▶ [Data excerpts]
========================================

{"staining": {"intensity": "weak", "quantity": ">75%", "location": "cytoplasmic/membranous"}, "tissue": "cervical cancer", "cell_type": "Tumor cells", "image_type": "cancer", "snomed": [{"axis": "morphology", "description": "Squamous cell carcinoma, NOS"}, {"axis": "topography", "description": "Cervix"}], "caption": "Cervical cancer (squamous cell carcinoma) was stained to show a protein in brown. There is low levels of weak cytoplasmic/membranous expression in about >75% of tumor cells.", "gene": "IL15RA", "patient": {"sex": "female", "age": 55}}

========================================

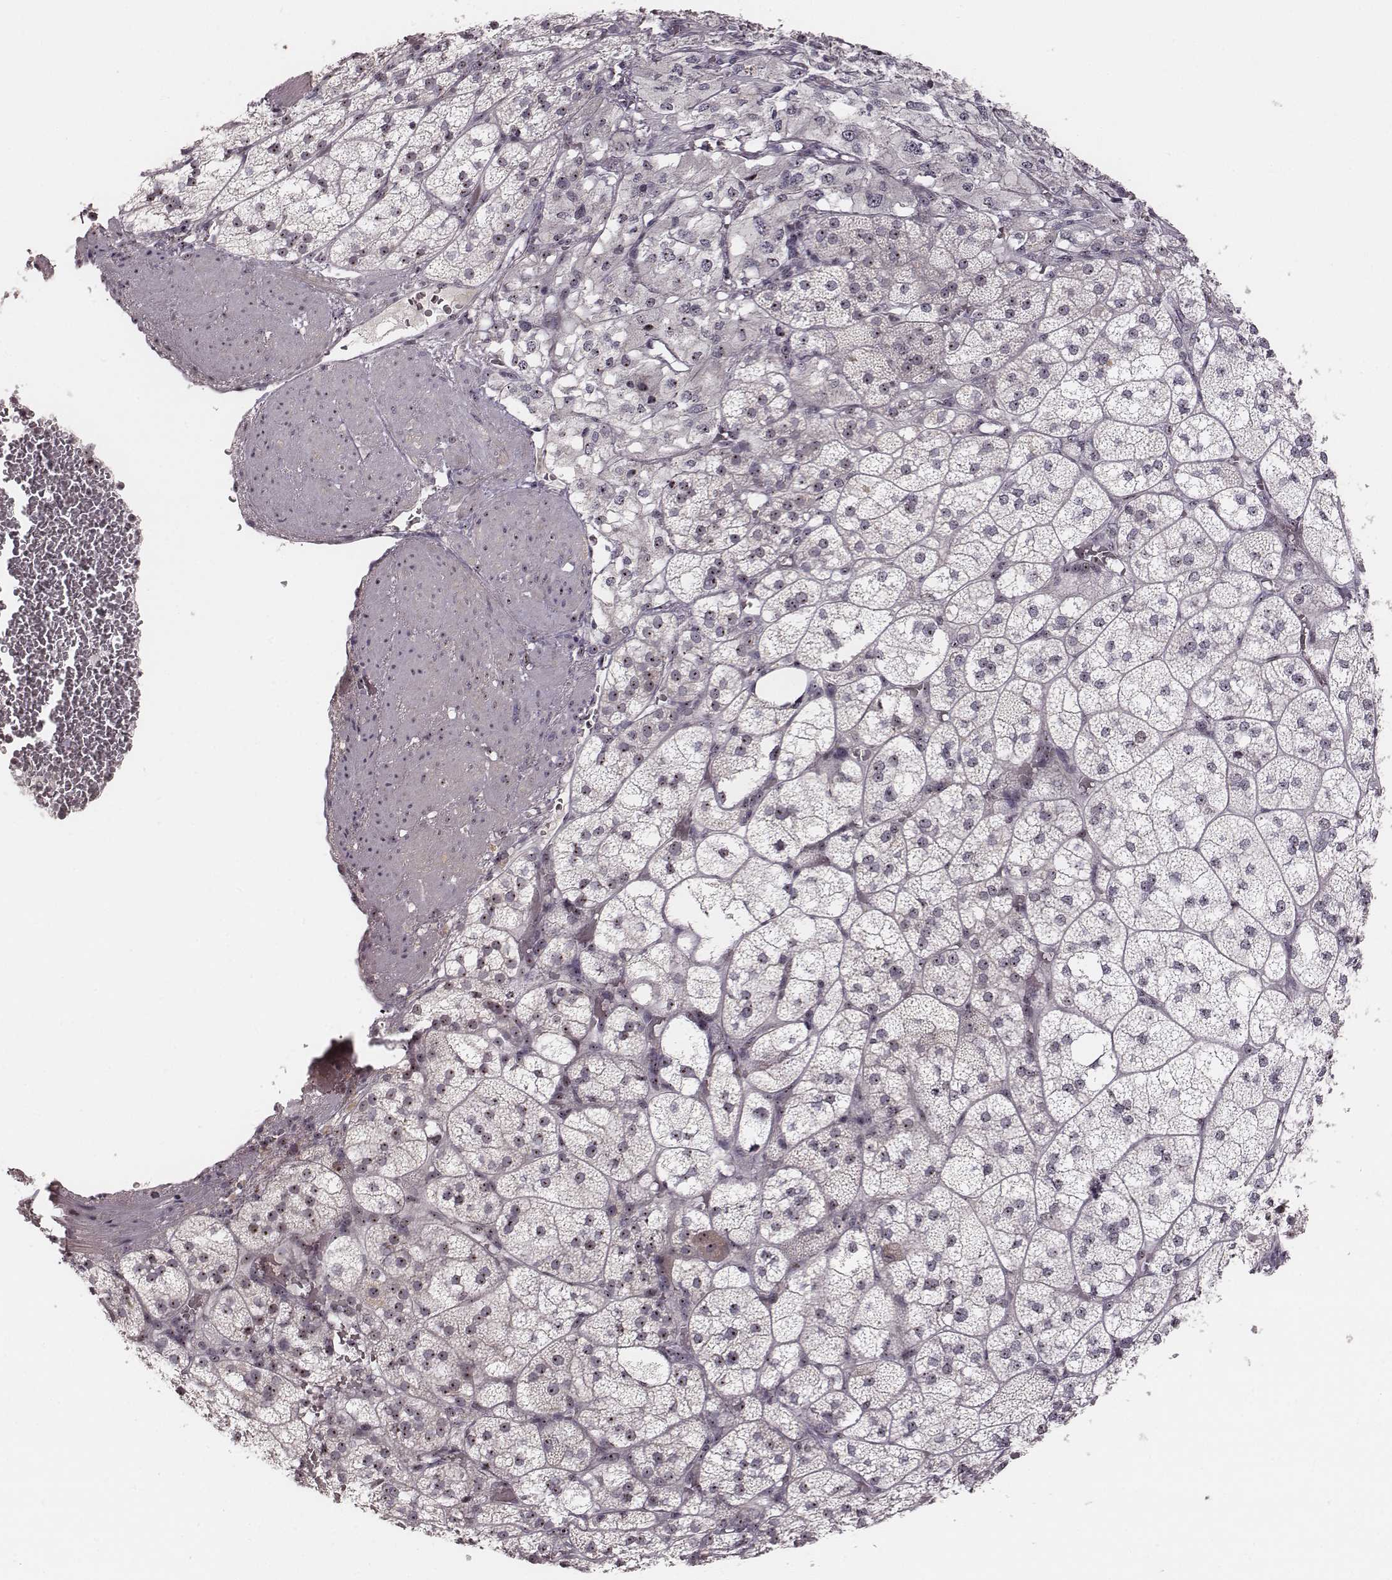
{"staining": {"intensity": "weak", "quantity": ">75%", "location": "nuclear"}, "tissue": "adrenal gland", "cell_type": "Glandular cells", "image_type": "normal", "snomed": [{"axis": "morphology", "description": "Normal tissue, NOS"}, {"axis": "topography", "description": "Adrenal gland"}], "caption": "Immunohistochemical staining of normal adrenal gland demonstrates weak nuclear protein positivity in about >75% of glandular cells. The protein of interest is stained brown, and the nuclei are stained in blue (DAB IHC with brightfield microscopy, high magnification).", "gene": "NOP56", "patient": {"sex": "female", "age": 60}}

========================================

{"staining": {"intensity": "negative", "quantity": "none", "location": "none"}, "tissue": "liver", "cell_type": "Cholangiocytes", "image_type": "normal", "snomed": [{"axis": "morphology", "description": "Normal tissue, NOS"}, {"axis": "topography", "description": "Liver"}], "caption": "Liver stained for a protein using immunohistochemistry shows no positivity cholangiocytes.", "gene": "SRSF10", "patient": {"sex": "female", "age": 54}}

========================================

▶ [Work item] Pull out every line of the records above that contains the word "weak".

▶ [Solution to the problem]
{"staining": {"intensity": "weak", "quantity": ">75%", "location": "cytoplasmic/membranous"}, "tissue": "cervical cancer", "cell_type": "Tumor cells", "image_type": "cancer", "snomed": [{"axis": "morphology", "description": "Squamous cell carcinoma, NOS"}, {"axis": "topography", "description": "Cervix"}], "caption": "Cervical cancer (squamous cell carcinoma) was stained to show a protein in brown. There is low levels of weak cytoplasmic/membranous expression in about >75% of tumor cells.", "gene": "IL15RA", "patient": {"sex": "female", "age": 55}}
{"staining": {"intensity": "weak", "quantity": ">75%", "location": "nuclear"}, "tissue": "adrenal gland", "cell_type": "Glandular cells", "image_type": "normal", "snomed": [{"axis": "morphology", "description": "Normal tissue, NOS"}, {"axis": "topography", "description": "Adrenal gland"}], "caption": "Immunohistochemical staining of normal adrenal gland demonstrates weak nuclear protein positivity in about >75% of glandular cells. The protein of interest is stained brown, and the nuclei are stained in blue (DAB IHC with brightfield microscopy, high magnification).", "gene": "NOP56", "patient": {"sex": "female", "age": 60}}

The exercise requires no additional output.